-- What needs to be done --
If a line in the data below holds the word "teapot", include it in the count. Give only the final number.

-- Data excerpts --
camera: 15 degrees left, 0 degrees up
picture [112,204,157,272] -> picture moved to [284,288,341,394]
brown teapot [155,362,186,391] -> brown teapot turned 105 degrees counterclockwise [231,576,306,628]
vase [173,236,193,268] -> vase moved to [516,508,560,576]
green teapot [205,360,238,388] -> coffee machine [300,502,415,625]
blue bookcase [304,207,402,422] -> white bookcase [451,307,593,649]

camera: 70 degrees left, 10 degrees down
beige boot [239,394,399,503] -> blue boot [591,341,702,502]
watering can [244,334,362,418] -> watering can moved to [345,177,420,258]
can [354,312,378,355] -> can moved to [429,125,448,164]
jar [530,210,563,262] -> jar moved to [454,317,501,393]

* * *

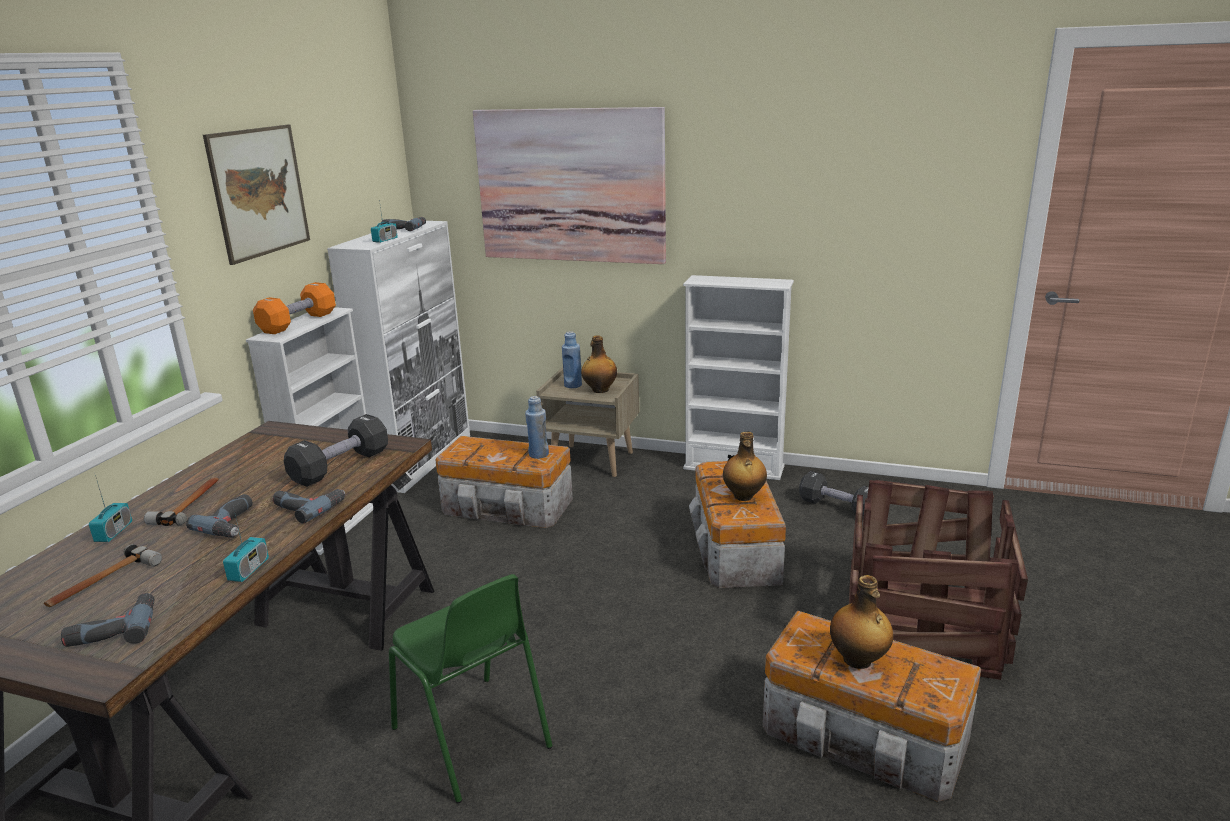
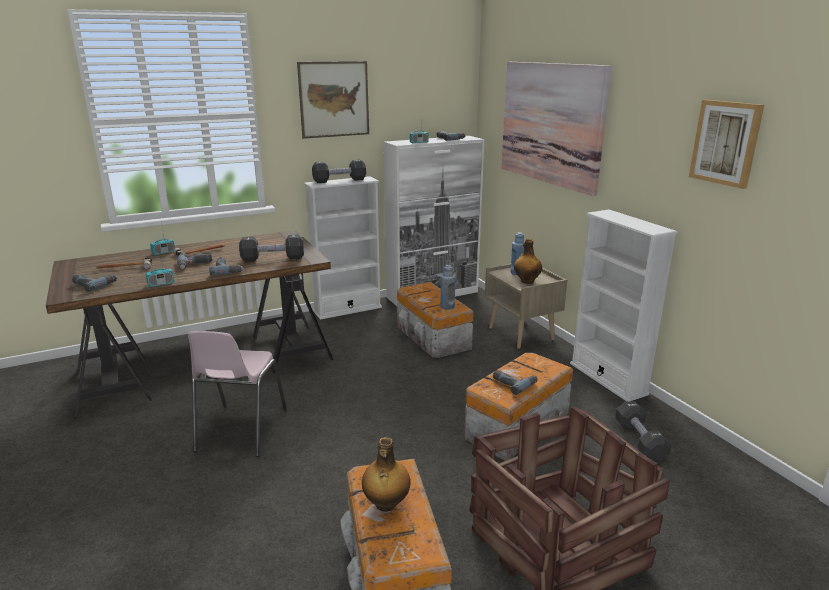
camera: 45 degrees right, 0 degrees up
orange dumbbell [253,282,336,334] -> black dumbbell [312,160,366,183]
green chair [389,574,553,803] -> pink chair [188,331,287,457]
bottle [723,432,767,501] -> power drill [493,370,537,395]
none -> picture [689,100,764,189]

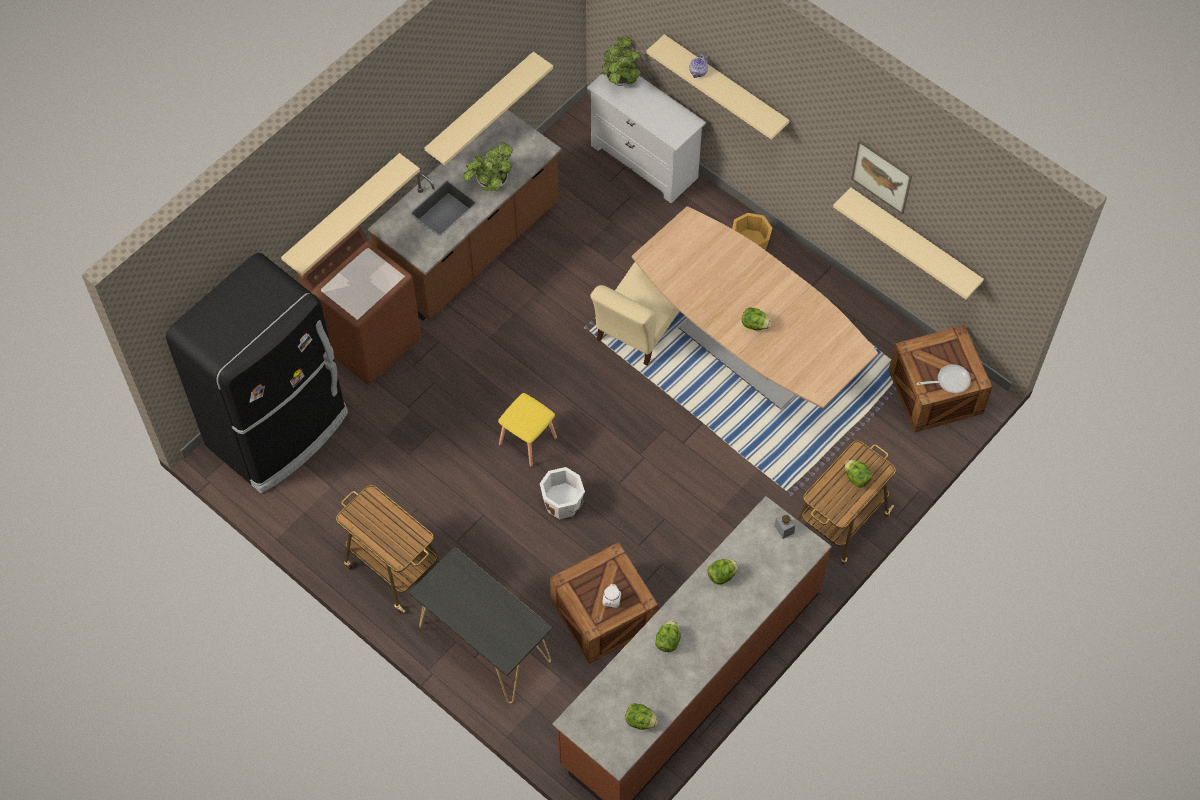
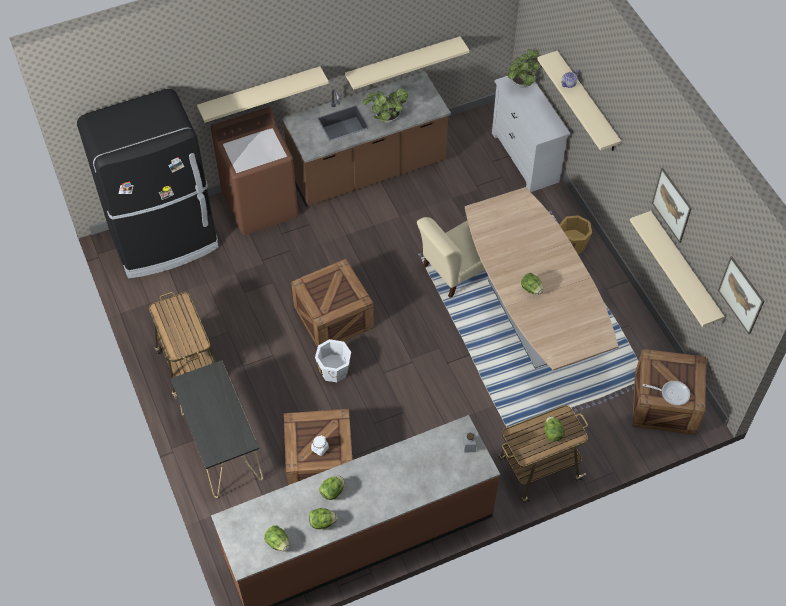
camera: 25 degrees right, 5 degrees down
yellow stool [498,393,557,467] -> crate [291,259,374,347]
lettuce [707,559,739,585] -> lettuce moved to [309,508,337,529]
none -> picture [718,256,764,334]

-- Exercise output --
2